Extracted information ::
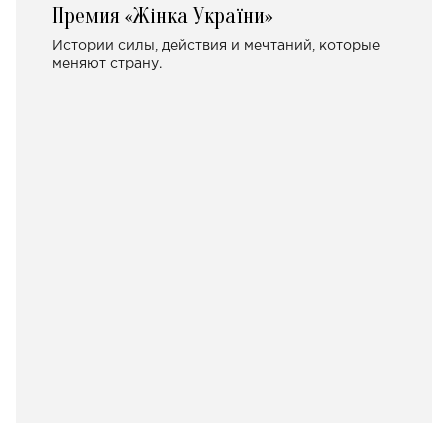
Премия «Жінка України»
Истории силы, действия и мечтаний, которые
меняют страну.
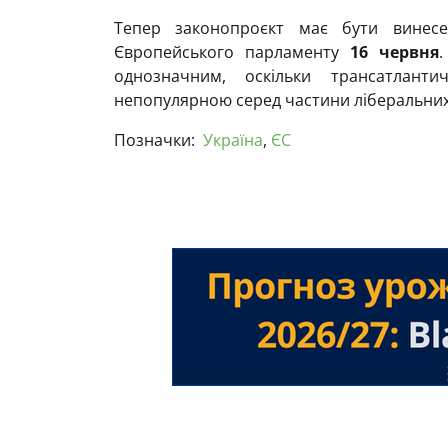
Тепер законопроєкт має бути винесе
Європейського парламенту
16 червня
однозначним, оскільки трансатланти
непопулярною серед частини ліберальних т
Позначки:
Україна
,
ЄС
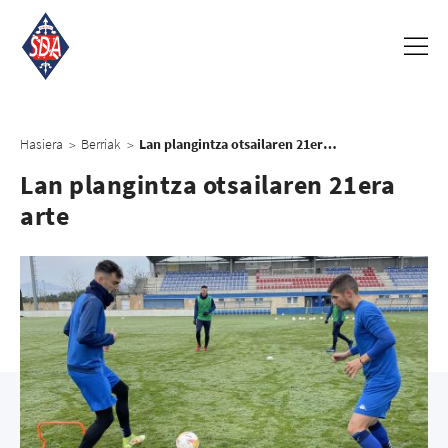
Hasiera
Berriak
Lan plangintza otsailaren 21era arte
>
>
Lan plangintza otsailaren 21era
arte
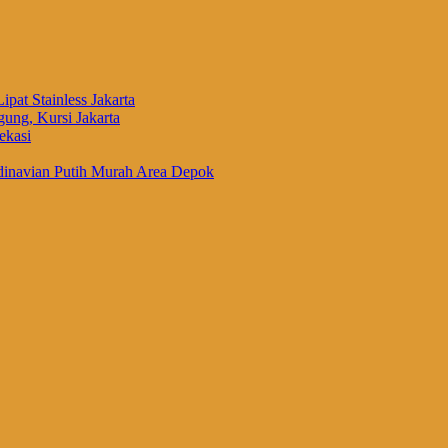
ipat Stainless Jakarta
ung, Kursi Jakarta
ekasi
inavian Putih Murah Area Depok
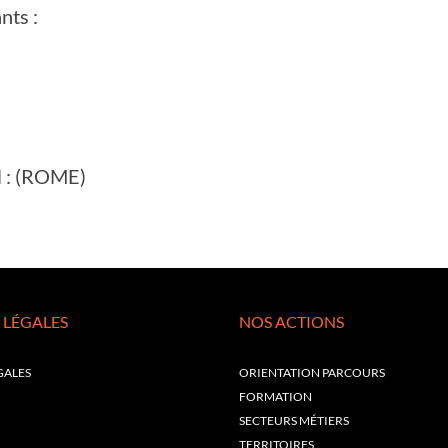
nts :
il : (ROME)
 LÉGALES
NOS ACTIONS
GALES
ORIENTATION PARCOURS
FORMATION
SECTEURS MÉTIERS
TERRITOIRES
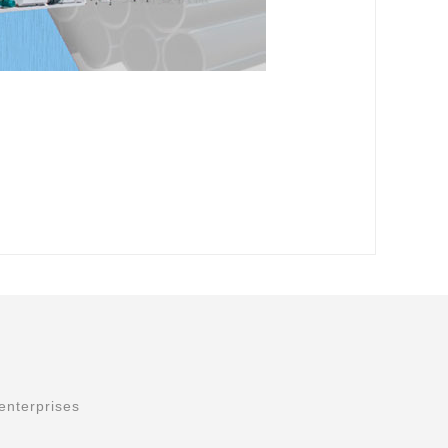
enterprises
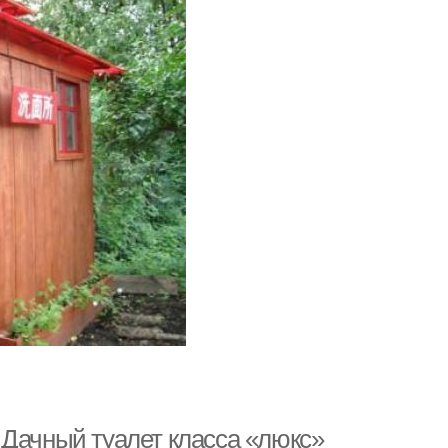
 Дачный туалет класса «люкс»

Work instructions ::
Copy the stretch of the data from the line containing "Тепер законопроєкт має бути винесе" through the end of the data, reproducing each line without change and leaving out the pictures.

Solution ::
Тепер законопроєкт має бути винесе
Європейського парламенту
16 червня
однозначним, оскільки трансатланти
непопулярною серед частини ліберальних т
Позначки:
Україна
,
ЄС
Hasiera
Berriak
Lan plangintza otsailaren 21era arte
>
>
Lan plangintza otsailaren 21era
arte
ipat Stainless Jakarta
ung, Kursi Jakarta
ekasi
inavian Putih Murah Area Depok
nts :
il : (ROME)
 LÉGALES
NOS ACTIONS
GALES
ORIENTATION PARCOURS
FORMATION
SECTEURS MÉTIERS
TERRITOIRES
enterprises
 Дачный туалет класса «люкс»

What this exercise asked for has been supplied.